Records from a data collection:
[Start of section]

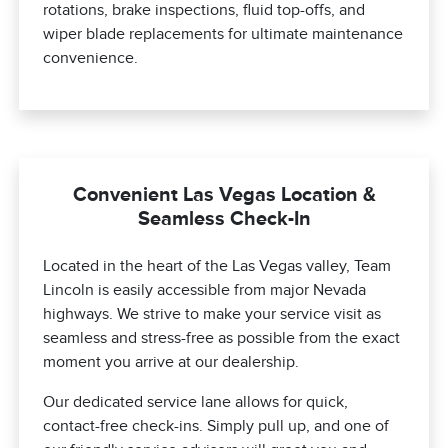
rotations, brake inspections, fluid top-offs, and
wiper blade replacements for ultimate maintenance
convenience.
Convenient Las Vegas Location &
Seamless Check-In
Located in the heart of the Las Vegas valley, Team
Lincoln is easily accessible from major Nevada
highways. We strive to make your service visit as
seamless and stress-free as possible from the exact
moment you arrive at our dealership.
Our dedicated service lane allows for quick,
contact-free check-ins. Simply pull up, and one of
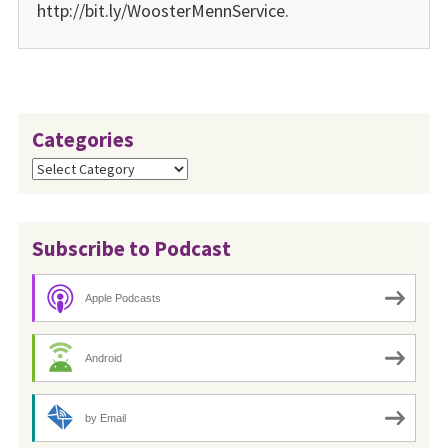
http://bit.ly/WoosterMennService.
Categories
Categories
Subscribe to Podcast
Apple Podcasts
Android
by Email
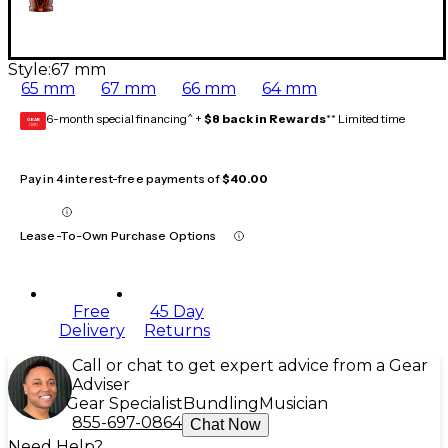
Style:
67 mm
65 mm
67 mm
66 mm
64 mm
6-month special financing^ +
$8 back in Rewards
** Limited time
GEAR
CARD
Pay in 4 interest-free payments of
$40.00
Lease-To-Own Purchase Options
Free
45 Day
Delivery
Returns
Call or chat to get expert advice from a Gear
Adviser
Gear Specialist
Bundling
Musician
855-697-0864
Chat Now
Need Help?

[End of section]
[Start of section]

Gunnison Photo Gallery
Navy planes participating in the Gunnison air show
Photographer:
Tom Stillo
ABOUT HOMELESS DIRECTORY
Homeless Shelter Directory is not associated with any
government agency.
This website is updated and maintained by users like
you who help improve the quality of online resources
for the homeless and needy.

[End of section]

▶ EXERCISE AIM: Copy word for word the lines of the records above from the one with "http://bit.ly/WoosterMennService." up to and including the one with "Call or chat to get expert advice from a Gear". Skip the pictures.

▶ YOUR RESPONSE:
http://bit.ly/WoosterMennService.
Categories
Categories
Subscribe to Podcast
Apple Podcasts
Android
by Email
Style:
67 mm
65 mm
67 mm
66 mm
64 mm
6-month special financing^ +
$8 back in Rewards
** Limited time
GEAR
CARD
Pay in 4 interest-free payments of
$40.00
Lease-To-Own Purchase Options
Free
45 Day
Delivery
Returns
Call or chat to get expert advice from a Gear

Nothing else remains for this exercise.